Hunt began 1973 in Hesketh’s F2 Surtees TS15-Ford but a one-off F1 appearance in the Race of Champions raised the team’s ambitions. He drove a hired TS9 at Brands Hatch and finished a noteworthy third on his F1 debut. Rather than continue in F2, Hesketh acquired a March 731-Ford and Hunt joined the World Championship from the Monaco Grand Prix. He lost sixth position and a point on his debut with a late engine failure before finishing the next three races in the top six. That included fourth in his home race and third in the Dutch GP. Hunt capped a fine first F1 campaign by finishing second and setting the fastest race lap at Watkins Glen as he clinched eighth overall.

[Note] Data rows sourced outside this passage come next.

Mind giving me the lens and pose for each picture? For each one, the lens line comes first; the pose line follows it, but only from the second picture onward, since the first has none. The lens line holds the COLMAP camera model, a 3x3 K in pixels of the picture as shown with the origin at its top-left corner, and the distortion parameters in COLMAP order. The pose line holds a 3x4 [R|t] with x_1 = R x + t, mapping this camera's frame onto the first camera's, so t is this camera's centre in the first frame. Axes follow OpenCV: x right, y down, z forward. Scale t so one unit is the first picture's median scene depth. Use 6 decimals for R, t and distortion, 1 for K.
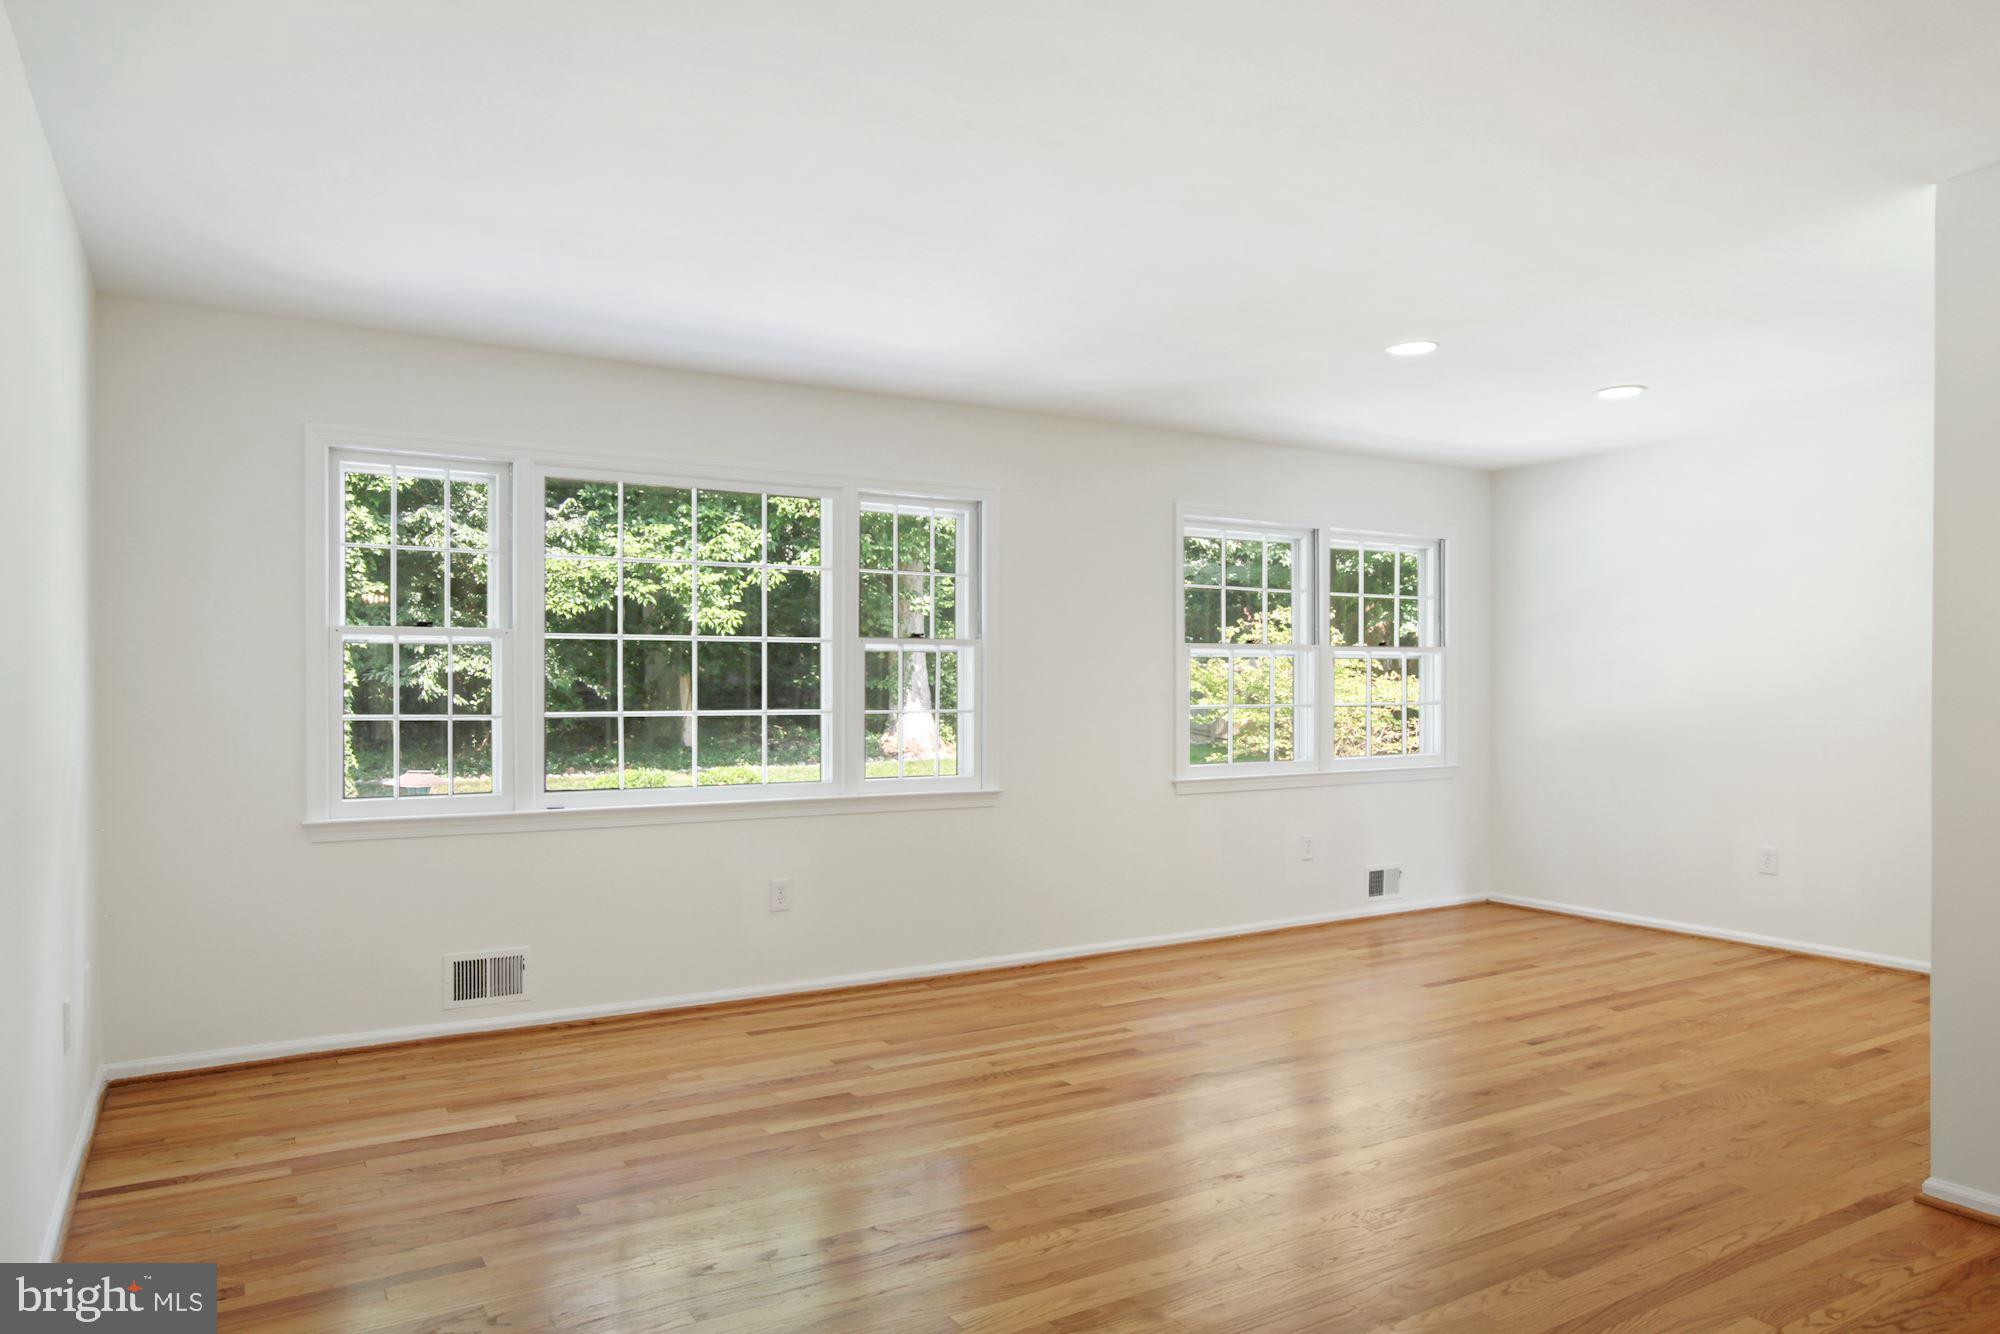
lens RADIAL K [[1271.7, 0, 990.0], [0, 1271.7, 700.8], [0, 0, 1]] dist [-0.009489, -0.003527]
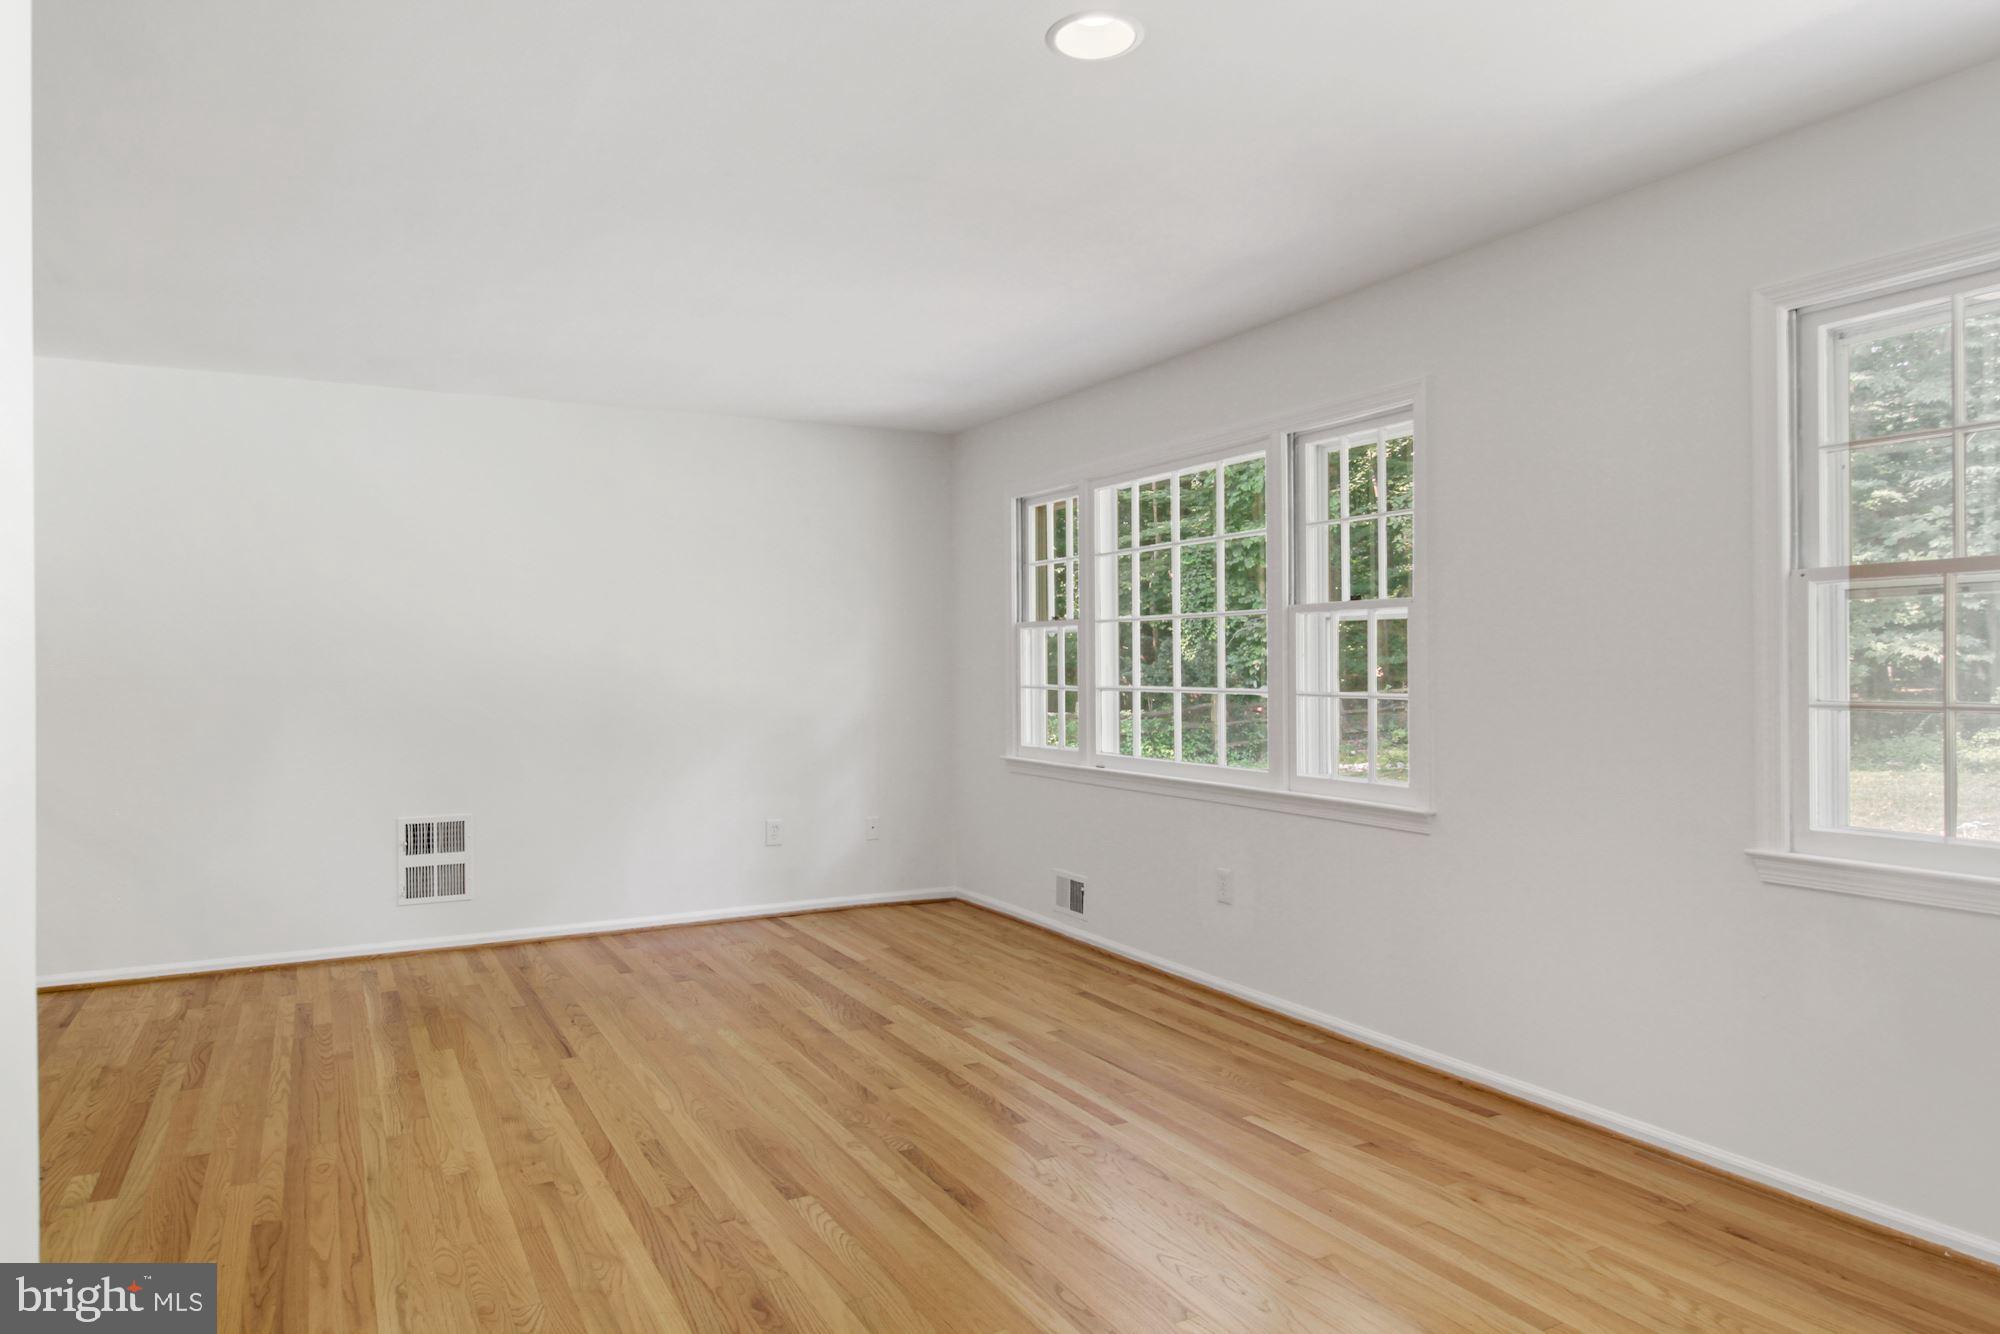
lens RADIAL K [[1271.7, 0, 1004.2], [0, 1271.7, 663.0], [0, 0, 1]] dist [-0.009489, -0.003527]
pose [[-0.047858, -0.000097, -0.998854, 0.713074], [-0.002724, 0.999996, 0.000034, -0.009493], [0.998850, 0.002722, -0.047858, 0.806308]]
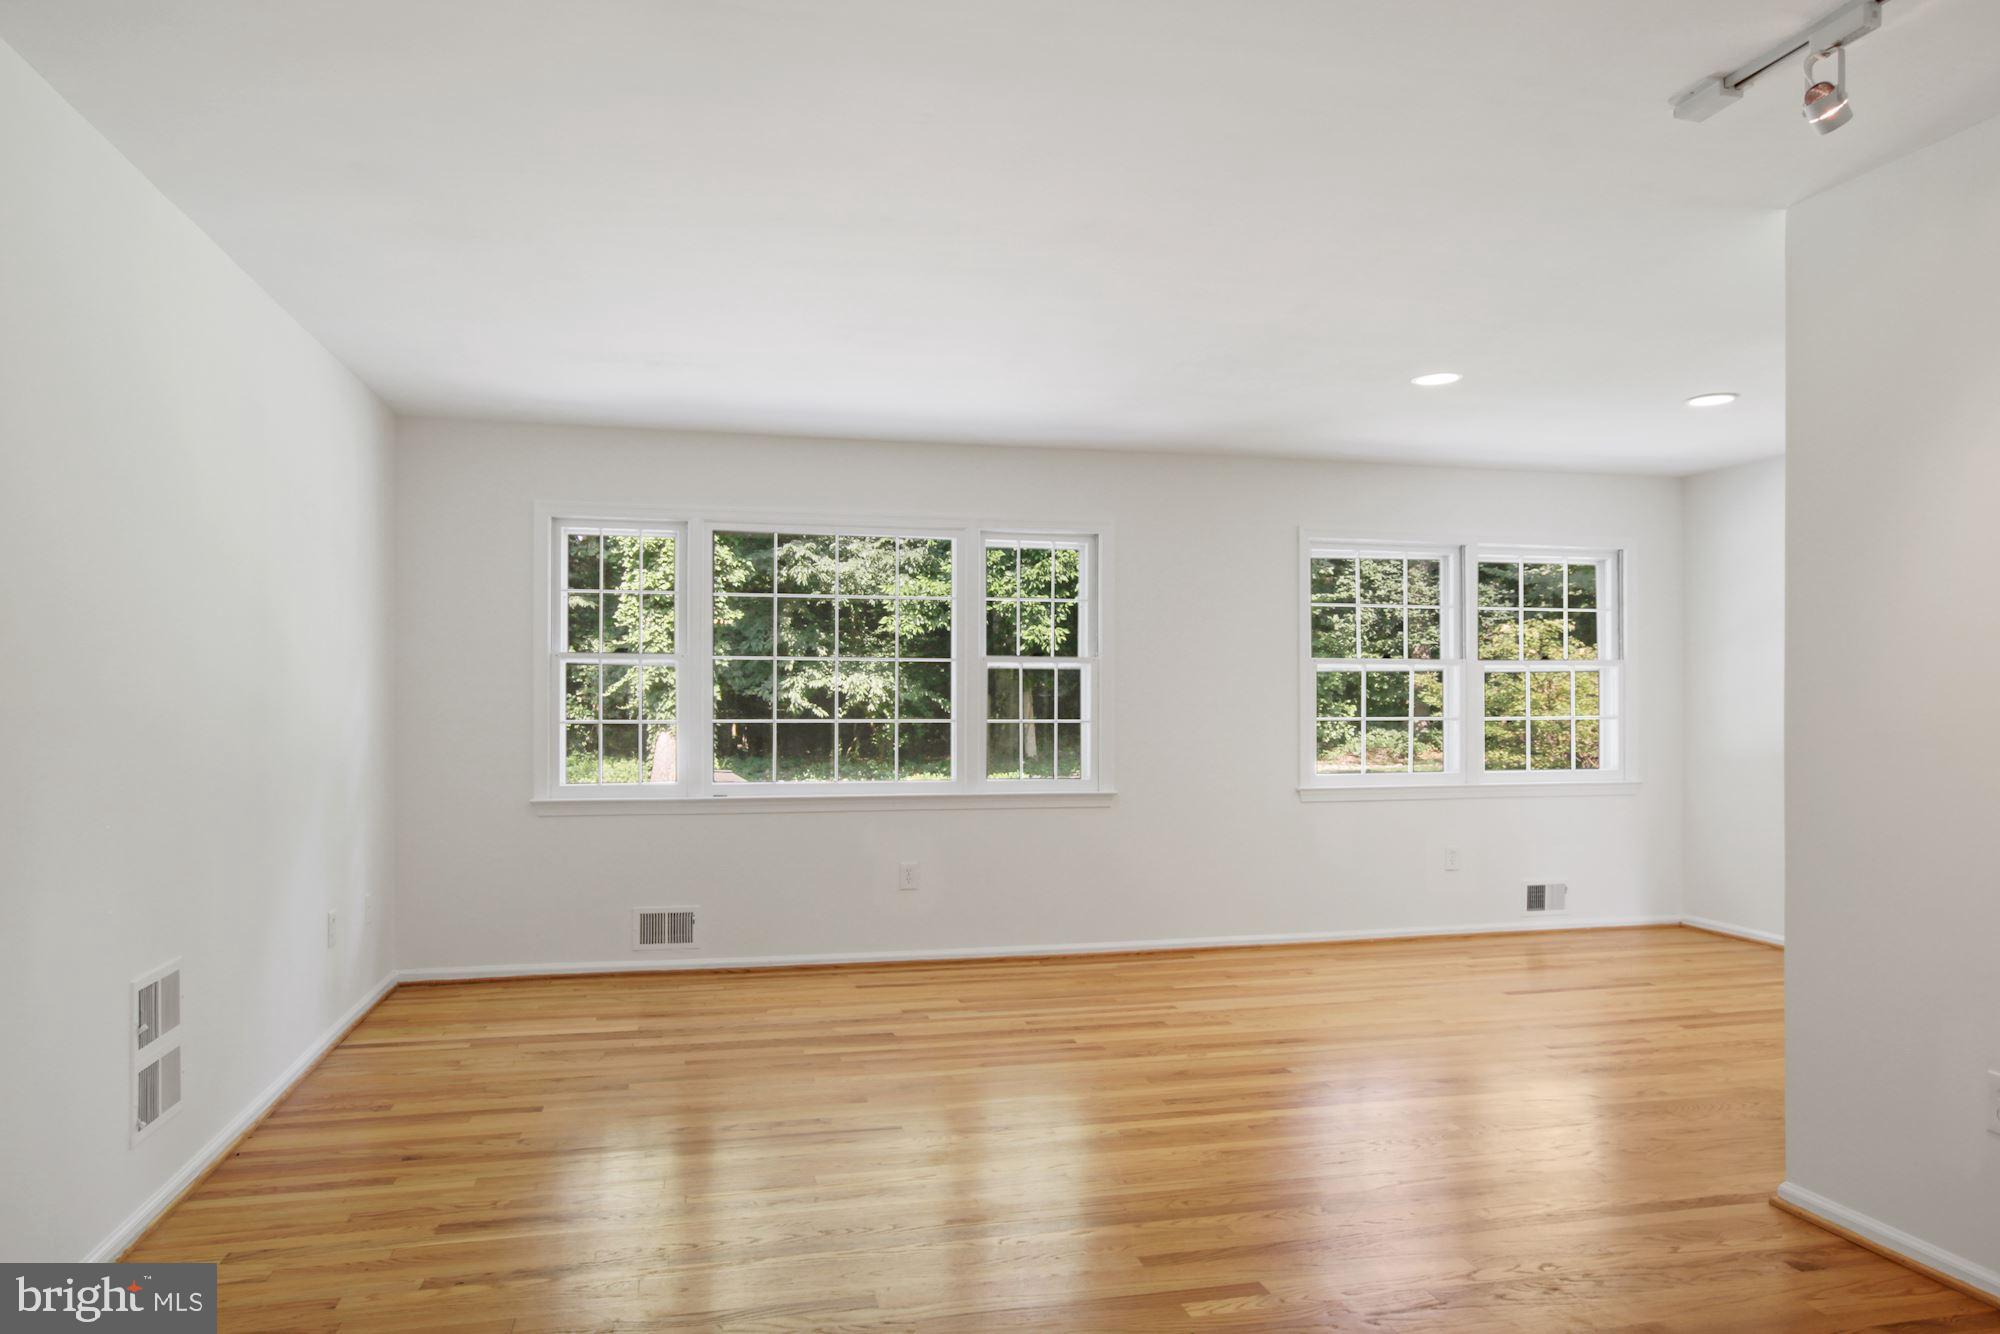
lens RADIAL K [[1271.7, 0, 990.7], [0, 1271.7, 687.0], [0, 0, 1]] dist [-0.009489, -0.003527]
pose [[0.952300, -0.002198, -0.305156, 0.245010], [-0.004666, 0.999752, -0.021762, 0.003008], [0.305128, 0.022148, 0.952054, -0.094012]]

The patriotic team had even more ambitious plans for 1974 – introducing the Harvey Postlethwaite-designed Hesketh 308-Ford at the Race of Champions. Hunt qualified on pole position for that debut and won Silverstone’s International Trophy to suggest that the team was more than a band of happy-go-lucky gentry. Hunt finished third in Sweden, Austria (from 18th on the grid) and the United States but mechanical failures and a couple of avoidable accidents restricted him the eighth in the standings once more.
Second in the Argentine GP at the start of 1975, Hunt withstood Lauda’s race-long challenge at Zandvoort to score a popular breakthrough victory for Hesketh. He was also second in France and Austria during an impressive campaign. Both team and driver finished fourth in the World Championship but the strain of running an F1 team without commercial backing proved unsustainable. Hesketh withdrew his support from the team at the end of November leaving Hunt temporarily unemployed. However, Emerson Fittipaldi’s surprise move to his brother’s team suddenly left McLaren searching for a suitable replacement.
James Hunt’s 1976 F1 championship-winning year
The 1976 F1 season was one of the most memorable in the sport’s history. In truth, the year began with Lauda seemingly on course to retain his title for Ferrari with Hunt’s campaign initially dogged by controversy. Winner of non-championship races at Brands Hatch and Silverstone, the Englishman lost victory in the Spanish GP when his McLaren M23-Ford was found to be marginally too wide. Victory in France was followed two days later by news that the FIA had overturned his Spanish disqualification. Hunt was suddenly back with an outside chance of challenging for the title.
Further controversy followed at Brands Hatch when the victorious Hunt was excluded for switching to his spare car for the restarted race. The complexion of the whole season changed with Lauda’s crash during the opening laps at the Nurburgring. Hunt won that day and again at Zandvoort while the Austrian recovered from his near-fatal injuries. Remarkably, the badly scared Lauda was able to return at Monza, just five weeks after his accident. Forced to start from the back of the grid due to fuel irregularities, Hunt crashed out while Lauda finished in a brave fourth position. Hunt then converted pole position in Canada and at Watkins Glen into commanding victories to close the gap to just three points with a round to go. The Japanese finale was marred by torrential rain and Lauda withdrew from the race after just two laps due to the unsafe conditions. Hunt then recovered from a late stop for new dry tyres to snatch third-place and clinch the world title by a single point.